Machine Learning is a fanatic term you frequently hear from many people nowadays. They often argue it's a new concept and is popular in the last decade or so. But what they don't know is, it's very much popular among the scientist or researchers in the past fifty or sixty years. Logistic Regression the standard Supervised Machine Learning algorithm, Joseph Berkson developed in 1944. We discuss Supervised Machine Learning in the latter part of the article.
What is Machine Learning? How it impacts our daily life? We discuss the mysteries of Machine Learning and find out the answers to it.
What is Machine Learning?
The bookish definition of Machine Learning is to train the system or program to learn automatically. The system learns from the data and then explores the solution. It is not wrong to say that instead of a solution provider, Machine Learning is the seeker of the solution.
Speech Recognition one of the ML applications recognize speech and text. It must acknowledge all the sounds a user said. A perfect example is an English word schedule. Its pronunciation is different in the US and UK, but the system recognizes it precisely.
Now, with the counter-arguments, we can use traditional programming and achieve the same results ML can produce. The short answer is, we can. But there is a problem we face in conventional programming. We only talked about the one-word schedule and there are several words having different pronunciation in the US and UK. If we think of managing everything through conventional programming, our source code will grow big and unmanageable (Just think about it).
How does it impact our routine lives?
Inadvertently, we use mobile apps that enrich our user experience. Without instantly realizing, in the backend servers, these apps trained in ML to make our lives easier. Imagine without the spam filter number of emails we receive in our inbox. Local maps to accurately analyze the continuous movement of motorized traffic or the chatbots deployed on the bank or any other website. At present, mobile app developers typically using ML to provide a rich user experience. If you conventionally use a modern smartphone once or twice a day or consume a few decent hours on your mobile, you can't go without ML.
Types of Machine Learning
There are several types of different Machine Learning, but in this ML blog, we restrict ourselves to four.
- Supervised Learning
- Unsupervised Learning
- Semi-supervised Learning
- Reinforcement Learning
In Supervised Learning, we know the possible outcome. We adequately provide historical data to the standard algorithm and get the desired result. We trained the model on a labeled dataset. The labeled dataset means we have both input and output parameters.
Image Classification represents a classic example of Supervised Learning. The algorithm trained enough to identify the image accurately. When the user provides the image to the system, based on its data, it will recognize the type of image.
Supervised Learning Algorithms
- Linear Regression
- Logistic Regression
- Nearest Neighbor
- Decision Trees
- Support Vector Machine (SVM)
- Random Forest
- Neural Networks (most of them)
In unsupervised learning, the model trained using unlabeled data. The trained algorithm model acts on the learned information it has and proceeds without explicit guidance. Unsupervised learning algorithms intentionally allow the model to perform complex tasks compared to supervised learning. It also allows the system to self-improve and provides more accurate results over the period.
Let's understand it with the help of an example. Let's say you have a car. And your kid recognizes it. One day you decided to go on a long drive. During the journey, the child yet identifies the vehicles driving on the way without your help based on the information he accumulates from home (like four tires, steering, wipers, etc.).
It is unsupervised learning.
Unsupervised Learning Algorithms
- Anomaly Detection
- Association rule learning
- Dimension reduction
Supervised learning is often time-consuming because it expects to label the data every time. In practical scenarios, it is not possible to always have a labeled dataset. We have partially labeled data. When we train the model using the partially labeled data points, it is traditionally called semi-supervised learning.

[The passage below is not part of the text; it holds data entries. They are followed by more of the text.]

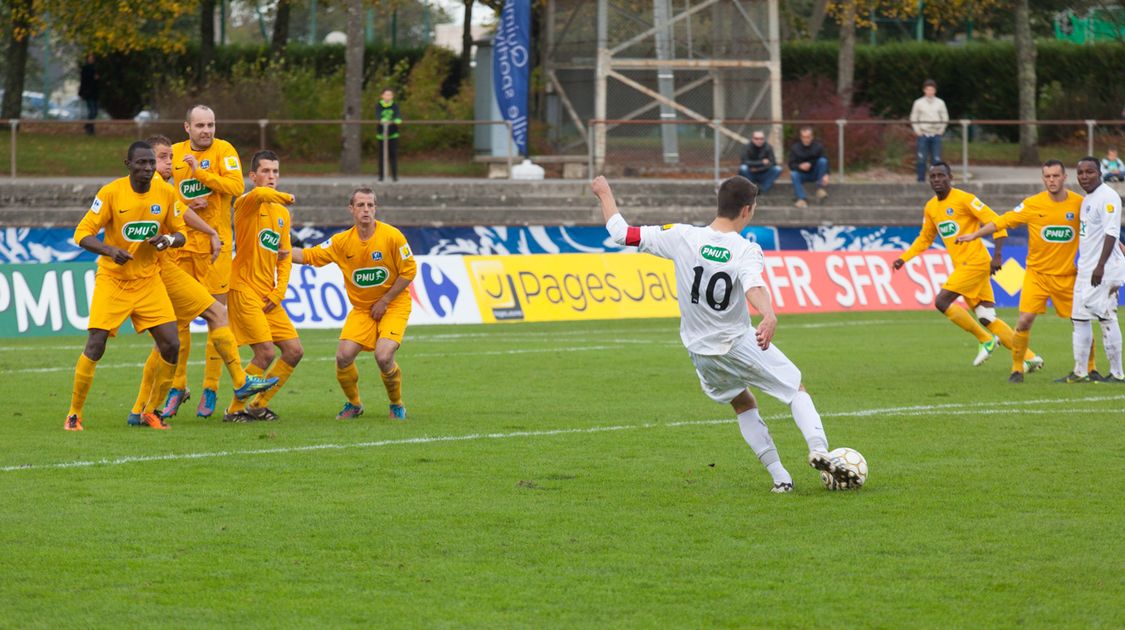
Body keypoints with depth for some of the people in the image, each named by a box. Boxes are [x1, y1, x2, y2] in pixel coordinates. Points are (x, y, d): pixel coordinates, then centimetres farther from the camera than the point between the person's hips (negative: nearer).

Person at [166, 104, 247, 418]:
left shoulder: (223, 150, -3)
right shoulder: (174, 153, 8)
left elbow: (237, 186, -16)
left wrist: (199, 171, -17)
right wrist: (185, 207, -5)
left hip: (215, 242, -3)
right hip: (181, 242, 3)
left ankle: (210, 389, 6)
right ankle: (178, 387, 13)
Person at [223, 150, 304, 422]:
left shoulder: (283, 214, 15)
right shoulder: (247, 204, -8)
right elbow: (260, 193, -34)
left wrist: (279, 292, 4)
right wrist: (285, 197, -18)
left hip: (269, 295, 8)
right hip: (244, 289, -8)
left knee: (294, 350, 4)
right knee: (265, 351, -16)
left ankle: (259, 405, 16)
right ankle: (234, 409, -1)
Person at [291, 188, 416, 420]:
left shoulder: (391, 236, -13)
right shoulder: (342, 241, -4)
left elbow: (409, 271, -8)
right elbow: (309, 255, -1)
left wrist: (384, 301, -10)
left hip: (393, 305, -3)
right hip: (361, 308, 3)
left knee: (383, 357, -23)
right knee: (344, 356, -15)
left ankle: (397, 405, 4)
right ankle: (354, 404, 13)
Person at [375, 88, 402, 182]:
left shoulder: (395, 106, 1)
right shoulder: (379, 106, -2)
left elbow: (398, 114, -16)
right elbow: (377, 116, -19)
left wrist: (397, 120, -40)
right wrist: (382, 120, -42)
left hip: (393, 133, 0)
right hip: (382, 133, 0)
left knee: (393, 154, -5)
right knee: (382, 155, 1)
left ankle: (394, 175, -2)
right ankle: (381, 175, 6)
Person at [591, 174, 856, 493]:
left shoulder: (682, 237, -13)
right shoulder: (746, 251, -20)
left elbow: (621, 233, -10)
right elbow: (754, 287, -42)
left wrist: (605, 194, 4)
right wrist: (769, 316, -60)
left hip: (700, 352, 4)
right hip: (740, 344, -4)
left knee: (743, 404, 25)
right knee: (797, 389, 13)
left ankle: (779, 476, 17)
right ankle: (818, 449, -10)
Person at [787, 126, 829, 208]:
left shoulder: (818, 146, -9)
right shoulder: (795, 148, -7)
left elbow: (826, 162, -17)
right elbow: (791, 165, -10)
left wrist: (826, 175, -36)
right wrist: (800, 166, -34)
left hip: (815, 174, 0)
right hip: (803, 175, 0)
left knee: (822, 160, -27)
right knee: (794, 174, -32)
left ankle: (821, 189, -27)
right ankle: (802, 198, -35)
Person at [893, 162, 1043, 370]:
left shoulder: (964, 199, -10)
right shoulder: (930, 208, 13)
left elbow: (995, 222, -13)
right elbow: (925, 239, 27)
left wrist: (997, 256, -22)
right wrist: (903, 259, 15)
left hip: (975, 261, -8)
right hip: (962, 266, 8)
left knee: (942, 301, -16)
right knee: (987, 319, 4)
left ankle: (986, 339, -5)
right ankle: (1030, 357, 8)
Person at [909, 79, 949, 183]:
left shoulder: (940, 103, 6)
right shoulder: (919, 103, 2)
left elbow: (945, 118, 11)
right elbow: (913, 119, 7)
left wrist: (940, 131, 3)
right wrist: (918, 131, -2)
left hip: (936, 135, 1)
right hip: (923, 135, -1)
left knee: (936, 159, -3)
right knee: (922, 159, -5)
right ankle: (921, 180, 0)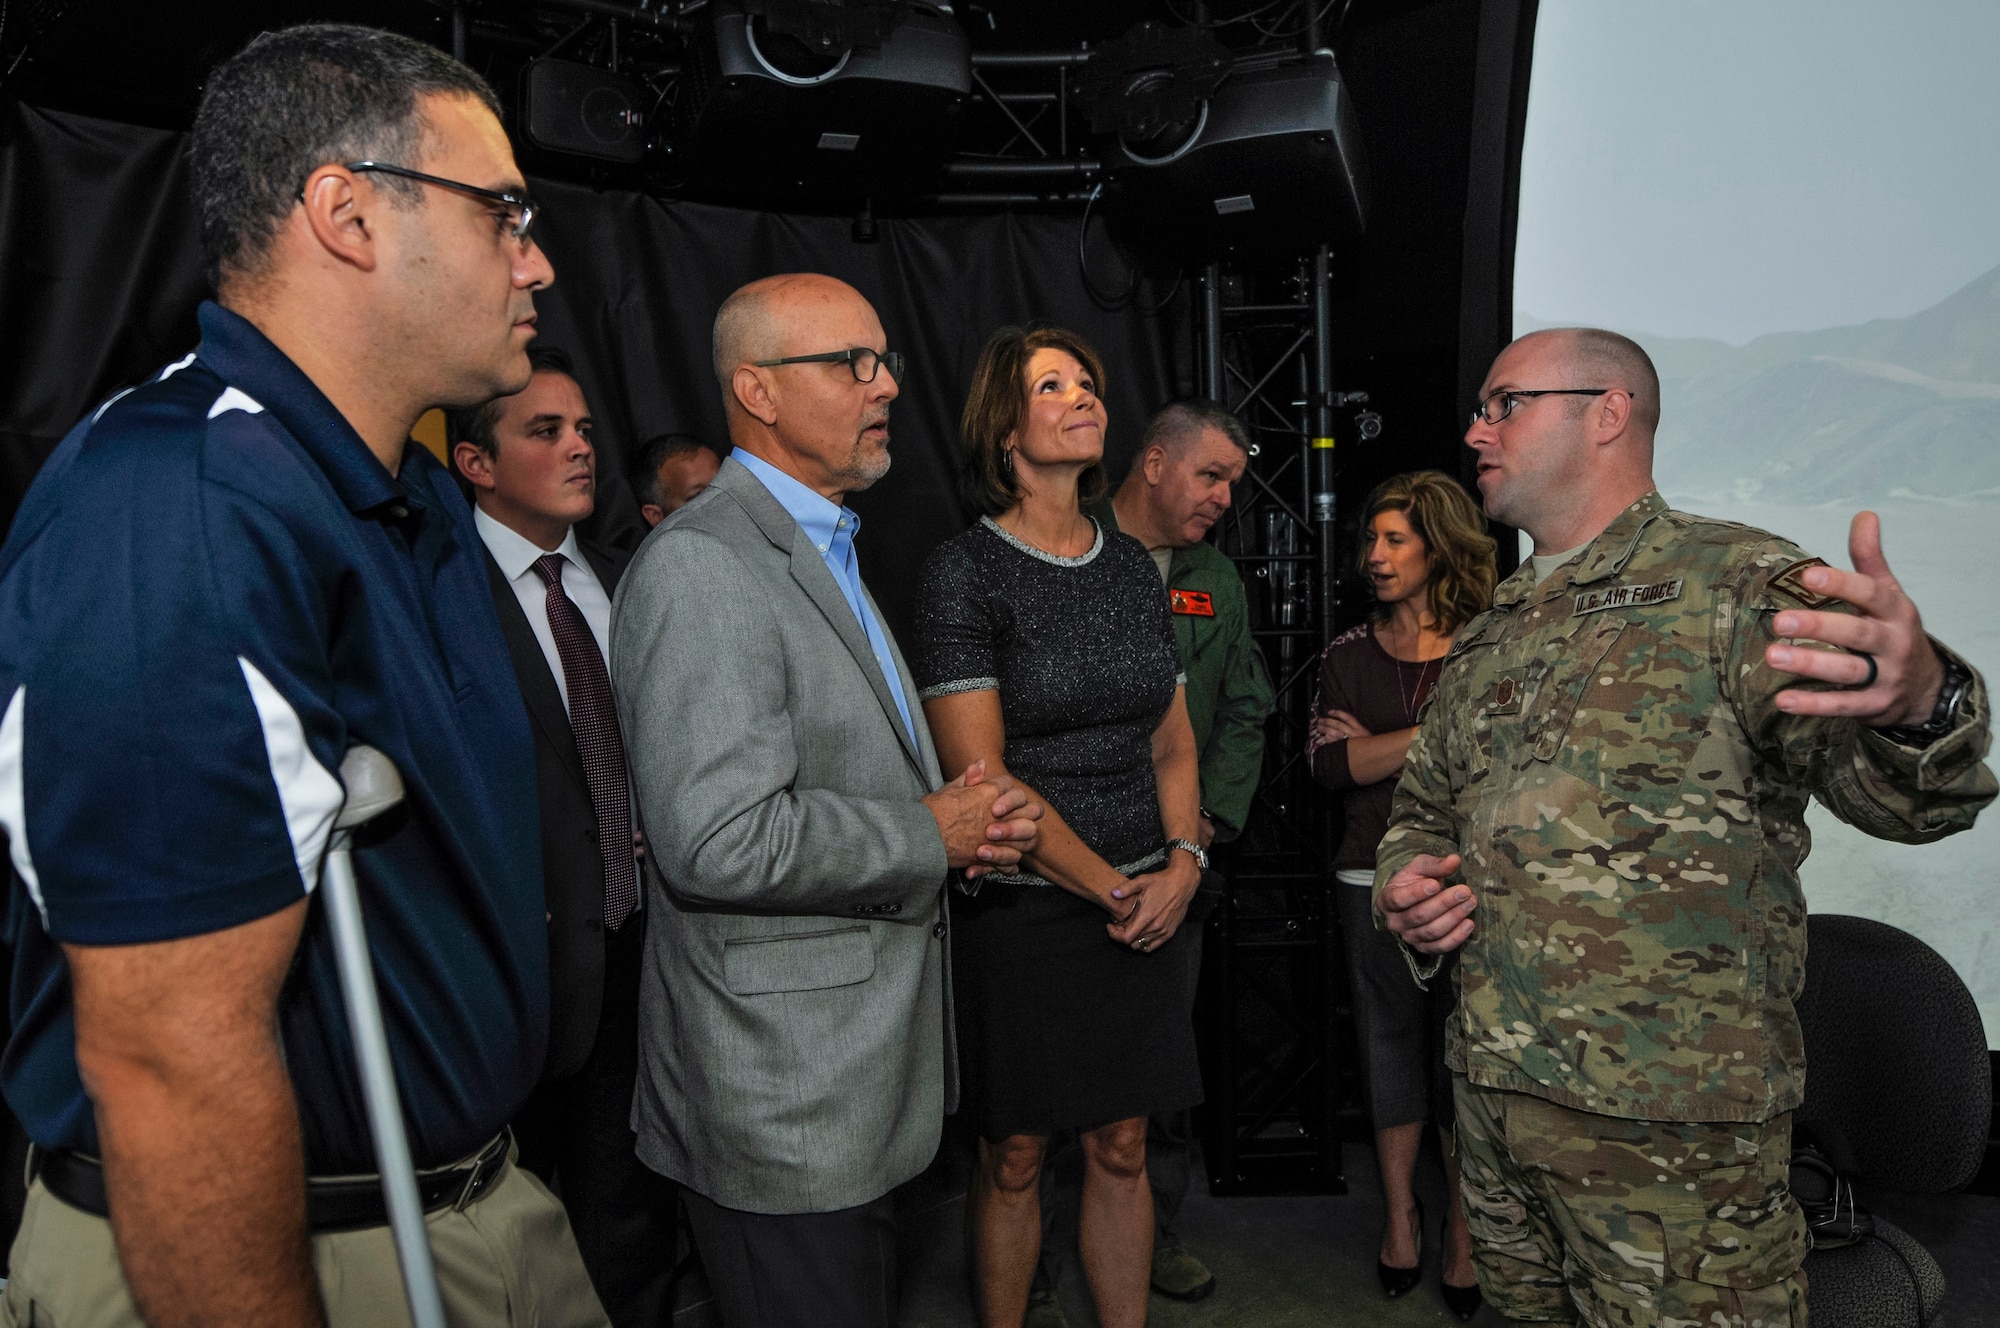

Voice Recognition is a classic example of semi-supervised learning models. Labeling audio files remain a time-consuming and highly resource-intensive task. Using the semi-supervised learning improves the accuracy of the voice recognition model.
In Reinforcement Learning system learns from experience. For every action, the system gets the rewards or penalties based on the move. If it has an adverse effect, then the system avoids it next time. All advanced robots implement Reinforcement Learning Algorithms.
In a typical Machine Learning Project, we need data and a model to train. Eventually, we applied the model to predict, whenever a new case or data is feed into the system.